I thought it was dreadful that the world seemed to look on indifferently at those horrors. My response was to stick posters up around my college begging people to do something, as if a group of A-Level students from a northern English town could influence events 10,000 km away on another continent.

Naturally my peers considered me a complete weirdo, so far out of touch with reality that they thought I was best ignored. Still, I took my activism seriously, self-publishing a magazine devoted to human rights, development and the pursuit of peace.

Ultimately, when I finally got around to applying for university a year after college, that activism informed my choice of degree. With graphic design discounted, I oscillated between Peace Studies at Bradford or Development Studies at either UEA or SOAS.

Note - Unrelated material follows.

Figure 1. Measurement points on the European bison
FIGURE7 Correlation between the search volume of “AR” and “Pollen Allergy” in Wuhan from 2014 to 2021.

In the summer of 1996, I then travelled to Tanzania to stay with missionary relatives for forty days. While there, I met a pair of Rwandan sisters — orphans of the genocide — who devoted themselves to trying to teach me Swahili. Their strength in the face of such horrors taught me a lot.

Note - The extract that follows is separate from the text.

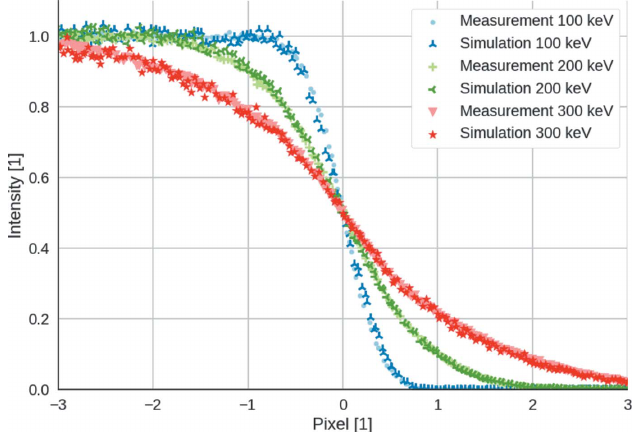
Figure 6 Comparison between the measured and simulated edge for 60 keV threshold.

The following autumn, I embarked on my degree in Geography and Development Studies in London, thinking I was destined to spend my life working in that field. Indeed, right up until my finals, I had my heart set on working for an international aid agency overseas with the intention of improving the lives of the world’s most deprived communities.

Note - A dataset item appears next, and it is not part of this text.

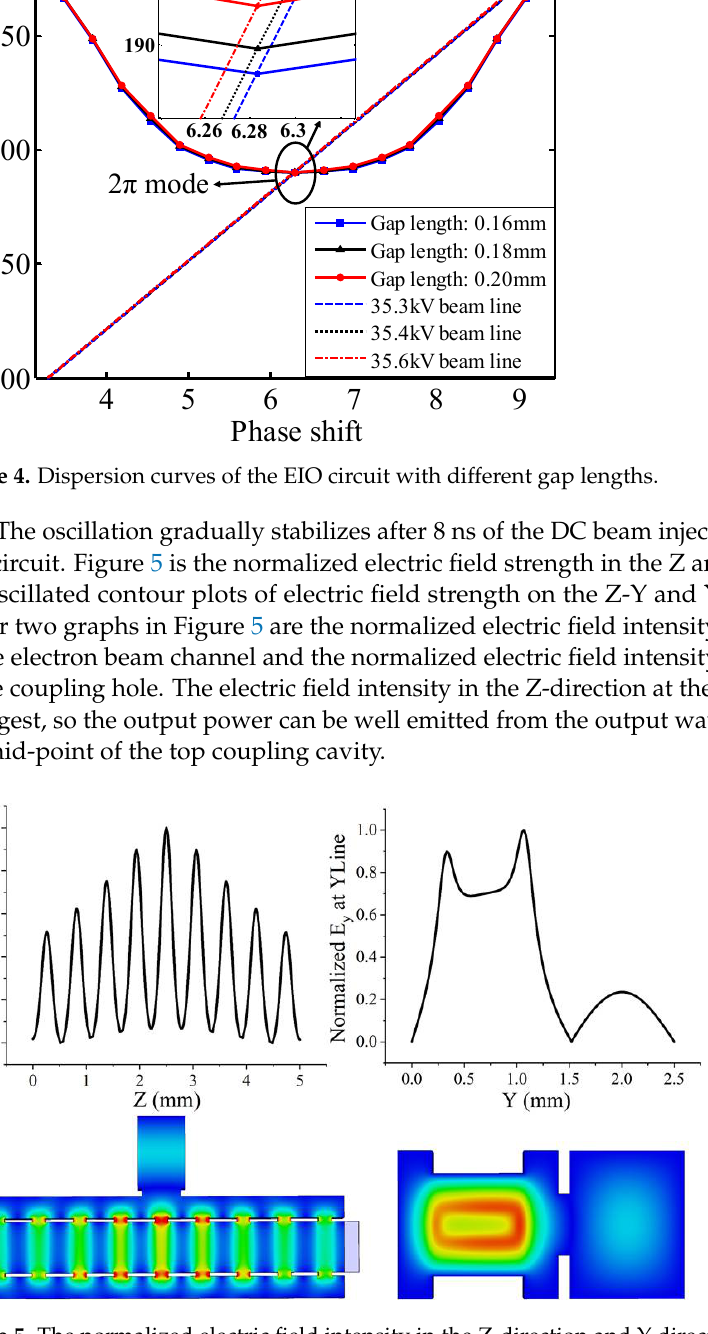
Figure 5. The normalized electric field intensity in the Z-direction and Y-direction and the oscillated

I aborted those plans on two counts. First, a visiting speaker for the aid sector advised us that organisations actually seek doctors, teachers and engineers, not people with degrees in development. Second, having imbibed so many post-colonial critiques of aid, I concluded that the sector didn’t need yet another white middle-class male traipsing around as an expert.

I suppose that’s how I ended up working in web development, an entirely different field bearing no relation to my prior studies whatsoever. Amusingly, in the project management methodology common to this industry, they speak of sustainable development — terminology erroneously shoehorned into software development from the UN’s Department of Economic and Social Affairs.

As can be seen, those interests never really left me. Despite not pursuing the field professionally, I have always retained a passion for human rights, development and the pursuit of peace. I hope that those radicalised by the events of the day will likewise feel moved to change the world for the better.

Perhaps their radicalisation will lead them to studying medicine, nursing, education or engineering with a view to improving lives at home and abroad. Let something good come of these horrors. May their radicalisation be a positive force for good.